A Southwest Airlines airliner rests on a tarmac. Photo courtesy of Southwest Airlines.
Just over a month after officially starting its service out of Long Beach Airport, city officials have announced that Southwest Airlines will be awarded the use of upward of three currently utilized flight slots previously allocated to the airport’s main tenant, JetBlue.
Southwest will gain temporary ownership of two to three additional flight slots to go with the four slots it was initially awarded in February, after the airport’s annual noise budget analysis found that it could increase the number of flights in and out of LGB. A release from the city said that Southwest requested the reallocation of the unused slots, and that the airport’s granting of the request will comply with the city’s noise ordinance regulations.
“We are delighted that Southwest is putting these unused slots to use at the Long Beach Airport,” said Mayor Robert Garcia in the release. “This will attract new customers and bring additional revenue to our airport.”
When the airport announced the findings of its annual noise analysis last year, it revealed that it could offer nine additional flight slots and still remain in its noise budget for the next year. Southwest put in an application for all nine slots but was awarded four, with JetBlue receiving three and Delta getting the remaining two slots.
The airline began its service in June with four daily flights between Long Beach and Oakland, a move that Southwest Senior Vice President of Network and Revenue Andrew Watterson said would better connect the Los Angeles Basin to the Bay Area for both business commuters and leisure travelers. The flights, he said, would be timed so that connecting flights out of Oakland could be utilized to travel elsewhere in the Southwest network, which includes 19 other cities in the country.
Under the city’s flight allocation resolution, slots that were allocated but not used could be temporarily reassigned to another airline. JetBlue’s apparent non-use of the slots opened the door for Southwest to claim three slots open for travel between Sunday to Friday, and two slots reserved for travel only on Saturdays. The temporary reallocation will run from September 18 through the end of the calendar year.
Watterson said last month that if the airline was able to acquire more slots, it could potentially expand the company’s itinerary out of Long Beach. Those cities could include Las Vegas, Denver, Phoenix and Dallas to name a few. At the time, he said the company had a plan if either of the other two airlines awarded slots ended up not actually using them.

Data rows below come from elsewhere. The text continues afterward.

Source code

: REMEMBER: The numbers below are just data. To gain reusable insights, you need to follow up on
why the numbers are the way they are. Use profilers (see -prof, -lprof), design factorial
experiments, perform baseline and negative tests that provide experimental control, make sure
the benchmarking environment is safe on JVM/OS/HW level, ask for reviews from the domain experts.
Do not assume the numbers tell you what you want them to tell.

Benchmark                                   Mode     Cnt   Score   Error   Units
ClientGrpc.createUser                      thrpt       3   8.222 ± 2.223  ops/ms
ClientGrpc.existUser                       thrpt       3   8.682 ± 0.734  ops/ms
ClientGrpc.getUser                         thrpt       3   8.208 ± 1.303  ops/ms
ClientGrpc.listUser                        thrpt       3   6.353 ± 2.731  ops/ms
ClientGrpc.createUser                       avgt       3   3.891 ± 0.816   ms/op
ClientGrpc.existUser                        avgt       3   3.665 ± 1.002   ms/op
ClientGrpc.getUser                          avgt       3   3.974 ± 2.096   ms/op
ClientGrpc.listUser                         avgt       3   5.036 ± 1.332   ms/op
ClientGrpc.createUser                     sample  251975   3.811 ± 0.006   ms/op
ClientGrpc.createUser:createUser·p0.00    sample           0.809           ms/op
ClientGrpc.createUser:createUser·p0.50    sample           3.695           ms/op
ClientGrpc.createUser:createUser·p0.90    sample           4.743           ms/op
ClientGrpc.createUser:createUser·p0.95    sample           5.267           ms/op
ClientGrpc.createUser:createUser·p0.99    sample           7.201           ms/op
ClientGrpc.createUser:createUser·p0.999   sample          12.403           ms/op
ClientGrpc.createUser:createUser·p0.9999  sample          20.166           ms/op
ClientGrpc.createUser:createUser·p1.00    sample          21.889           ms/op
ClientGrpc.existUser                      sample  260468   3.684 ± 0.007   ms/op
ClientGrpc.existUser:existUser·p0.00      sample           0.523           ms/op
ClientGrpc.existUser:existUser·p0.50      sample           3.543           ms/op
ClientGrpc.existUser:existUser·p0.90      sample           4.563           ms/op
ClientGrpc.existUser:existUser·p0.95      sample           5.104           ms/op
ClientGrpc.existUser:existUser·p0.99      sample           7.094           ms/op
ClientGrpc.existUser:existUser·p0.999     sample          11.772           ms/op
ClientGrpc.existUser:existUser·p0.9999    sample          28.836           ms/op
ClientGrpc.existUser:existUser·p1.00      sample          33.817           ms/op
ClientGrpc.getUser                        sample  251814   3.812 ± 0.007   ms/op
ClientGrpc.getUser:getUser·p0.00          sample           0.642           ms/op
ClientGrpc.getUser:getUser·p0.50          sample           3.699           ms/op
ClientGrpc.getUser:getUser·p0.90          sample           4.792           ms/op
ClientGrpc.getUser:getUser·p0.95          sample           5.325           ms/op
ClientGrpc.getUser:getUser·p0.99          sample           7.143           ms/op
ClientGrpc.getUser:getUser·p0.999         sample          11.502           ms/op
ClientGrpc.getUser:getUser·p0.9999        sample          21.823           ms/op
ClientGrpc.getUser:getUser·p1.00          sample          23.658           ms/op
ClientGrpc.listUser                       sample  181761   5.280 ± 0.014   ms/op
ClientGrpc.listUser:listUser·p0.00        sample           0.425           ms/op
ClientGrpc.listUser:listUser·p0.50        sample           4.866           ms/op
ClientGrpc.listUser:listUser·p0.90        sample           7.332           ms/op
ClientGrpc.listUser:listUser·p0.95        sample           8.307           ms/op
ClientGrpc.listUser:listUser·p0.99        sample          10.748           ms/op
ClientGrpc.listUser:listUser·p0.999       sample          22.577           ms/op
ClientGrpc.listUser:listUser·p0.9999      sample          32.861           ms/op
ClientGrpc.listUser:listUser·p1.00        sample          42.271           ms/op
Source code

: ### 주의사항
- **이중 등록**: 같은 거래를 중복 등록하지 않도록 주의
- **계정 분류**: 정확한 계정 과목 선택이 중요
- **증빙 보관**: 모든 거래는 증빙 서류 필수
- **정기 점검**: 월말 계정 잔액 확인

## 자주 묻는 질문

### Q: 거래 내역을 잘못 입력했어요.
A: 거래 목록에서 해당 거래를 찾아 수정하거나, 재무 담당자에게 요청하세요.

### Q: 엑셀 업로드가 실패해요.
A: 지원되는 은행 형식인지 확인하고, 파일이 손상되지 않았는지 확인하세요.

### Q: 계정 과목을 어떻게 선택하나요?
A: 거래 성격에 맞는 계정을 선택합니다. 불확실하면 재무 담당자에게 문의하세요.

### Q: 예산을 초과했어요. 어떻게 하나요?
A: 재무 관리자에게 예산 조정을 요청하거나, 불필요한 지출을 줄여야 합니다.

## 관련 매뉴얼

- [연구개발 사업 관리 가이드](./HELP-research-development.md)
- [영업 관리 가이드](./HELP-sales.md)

“I tip my hat to the city council—they put it down nicely in clear black and white, so it’s completely understood by all the airlines as far as what your obligations are and what your opportunities are,” Watterson said at the announcement ceremony held on board the Queen Mary last month. “So certainly, if no one is going to use their slots we’ll make use of them for sure.”
A spokesman for the airline said that, as of today, it had yet to hammer out concrete details of where those additional slots will fly. Interim Airport Director Juan Lopez-Rios said that this sort of arrangement is more typical of cargo operators but not unheard of for commercial outfits like Southwest.
“Cargo carriers more commonly use the process outlined in the Flight Allocation Resolution to accommodate the busy holiday shipping season in November and December,” López-Rios said. “However, the commercial passenger carriers have also utilized unused flight slots to temporarily augment their service in the past.”
As for how temporary this slot allocation could be, the city’s release said that it would contingent on monthly reporting provided by all carriers which must submit 180-day outlooks to help determine temporary flight slot availability. The operation of those slots must also keep the airport in line with all provisions of the noise ordinance which allows for a total of 50 flight slots.